Job 1. According to the Green Cove Springs account, who lent the staging that made the topside painting possible?

Passage.
--
Green Cove Springs Marina, Florida

1st November - 11th December 2006

Anju had looked after us well for yet another year and it was time to pay her back with some serious maintenance.    We started with a job list a page long, which quickly doubled and tripled in length.    We worked six long weeks, seven ten-hour-days each week to tend to our darling Anju.   Much of what we achieved was made considerably easier by the help of the staff at Green Cove Springs, Paul, Tracy, Dave and Crystal.    Topside painting would have been impossible without the generous loan of staging by "Bottom Dave".   Rob from Sandpiper became a regular chauffeur for Team Anju and offered much moral support and the occasional cat-fix in the form of visits from his ship's cat Sharkbait (Sharky).    We commissioned the talents of welder Harry Walden, originally from Norfolk in the UK, who attended to some of Anju's more serious ailments.    

After hauling Anju out and eventually finding a ladder so we could get back aboard, we inspected for any damage from our recent grounding in Wrightsville Beach.   Apart from the loss of some of the black anti-fouling paint from the bottom of the keel, exposing earlier red coats beneath, all seemed well.   The rest of the day was spent clearing the decks and lockers, unloading all the gear we stow on deck; fenders, fishing nets, life-rings, gaffs, boat hooks, piles of ropes, etc, etc, plus lowering all the anchors and the dinghy to ground level.  It really was amazing how much we carried down the ladder for storage!
For over a year Anju's bowsprit, which had undergone alteration by hacksaw, whilst at sea in Maine, when we'd realised that the new roller furler wouldn't turn without rubbing on the rails, had been left in that state, with duct tape covering the holes left in the rails.   We did use the up-market white variety of duct tape to make it look pretty!.   It was time to make a more permanent job of the alteration and also to chip off 20 years of old paint, treat any rust spots and then repaint from primer up to top coat.   We had complaints about the noise from our chipping hammers which went on for two long days, driving not only our neighbours but ourselves a little crazy.  We became nicknamed the woodpeckers!  Altogether the work on the bowsprit took almost a week, it was amazing just how long a "small" job could take but finally after several coats of primer, including our new experiment of a chlorinated rubber primer, followed by undercoat and two coats of top coat, the job was finished and the wooden planking could be returned.   It was time to get started on the "big" jobs!

The bowsprit before and after a week of hard work

Another job high on our priority list was to buy and install some solar panels on Anju's arch at the stern.   The arch had been designed specifically to accommodate panels, to boost our power generation aboard but until now, three years later, our budget hadn't stretched to buying any.   Before going ahead with the purchase of a whole kit, including panels and a controller for around $1700 dollars, we took a stroll along the dock at the marina to take a look at ways solar panels had been mounted on other boats.   As we walked we spotted several panels lying by the side of a trailer parked on the dock and went over to take a closer look at the back of the panels, to see how we would be able to mount similar panels on our boat.   It was then that we met Cole, the owner of the panels which he'd salvaged from an old oil rig which was being broken up.
--
(Dataset records)
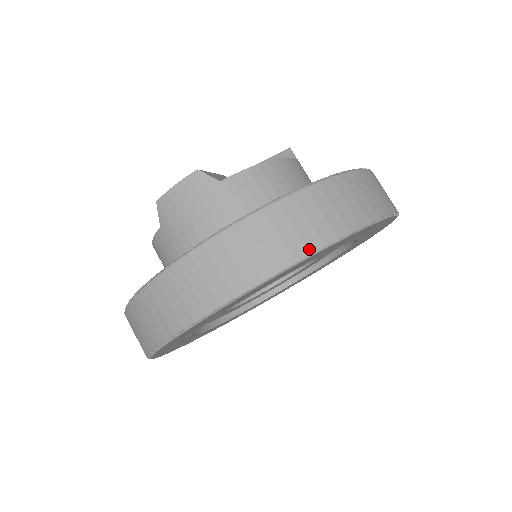
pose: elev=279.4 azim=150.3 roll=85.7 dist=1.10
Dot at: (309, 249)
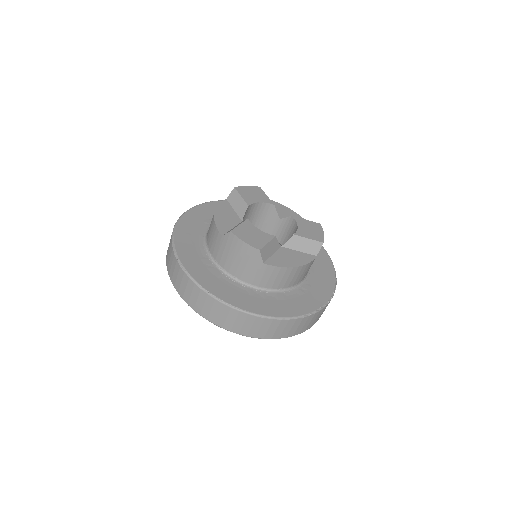
Dot at: (256, 337)
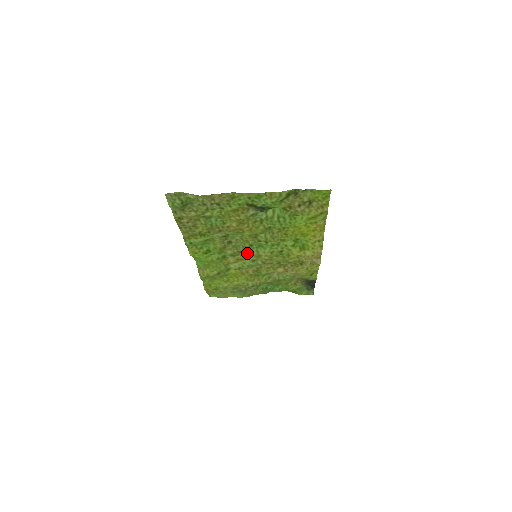
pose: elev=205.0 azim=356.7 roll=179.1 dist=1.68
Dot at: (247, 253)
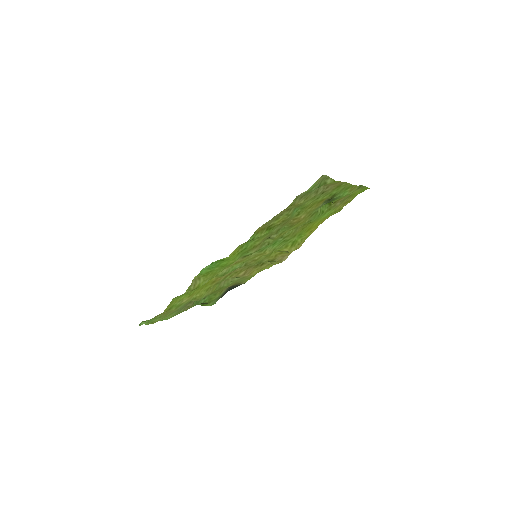
Dot at: (255, 253)
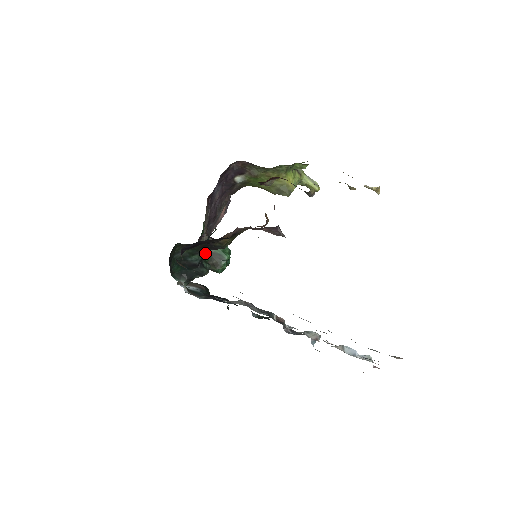
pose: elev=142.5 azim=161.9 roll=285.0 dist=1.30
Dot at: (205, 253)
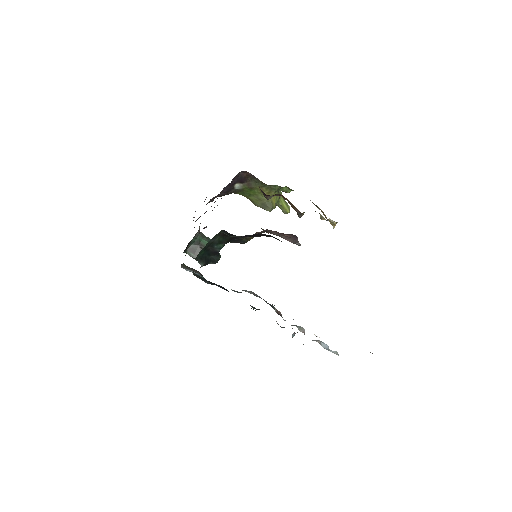
Dot at: occluded
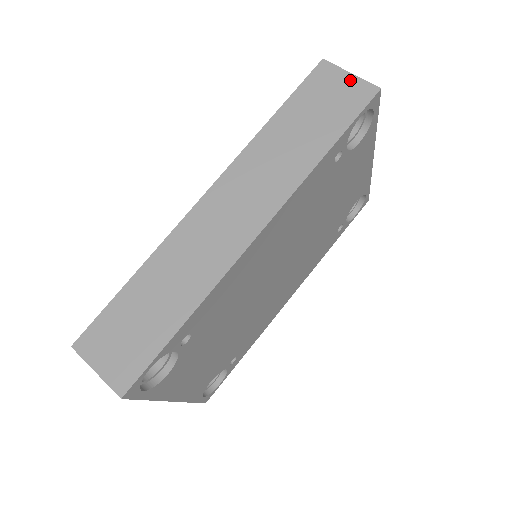
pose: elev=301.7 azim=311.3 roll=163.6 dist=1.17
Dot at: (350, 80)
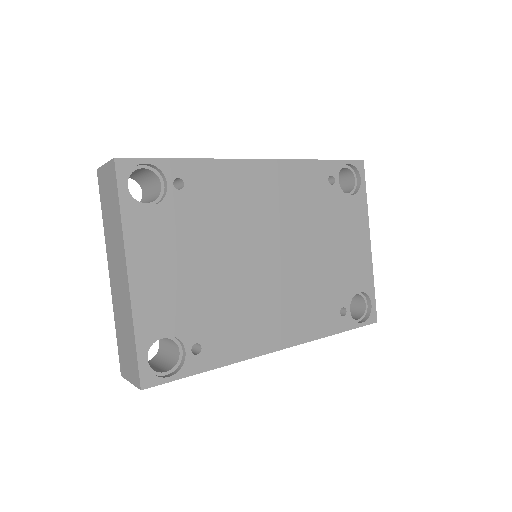
Dot at: occluded
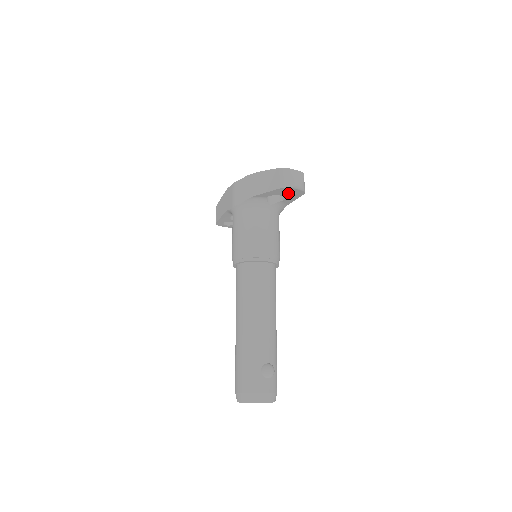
--
Job 2. Rewrite the listing starting at the line containing "pose: elev=142.5 azim=161.9" and ending at the end of the listing, replacing "pose" with "camera" and changing nothing else. Omit the pictures from your answer.

Right answer 1. "Bottom Dave"

Right answer 2.
camera: elev=142.5 azim=161.9 roll=285.0 dist=1.30
Dot at: (205, 253)
Dot at: occluded
camera: elev=301.7 azim=311.3 roll=163.6 dist=1.17
Dot at: (350, 80)
Dot at: occluded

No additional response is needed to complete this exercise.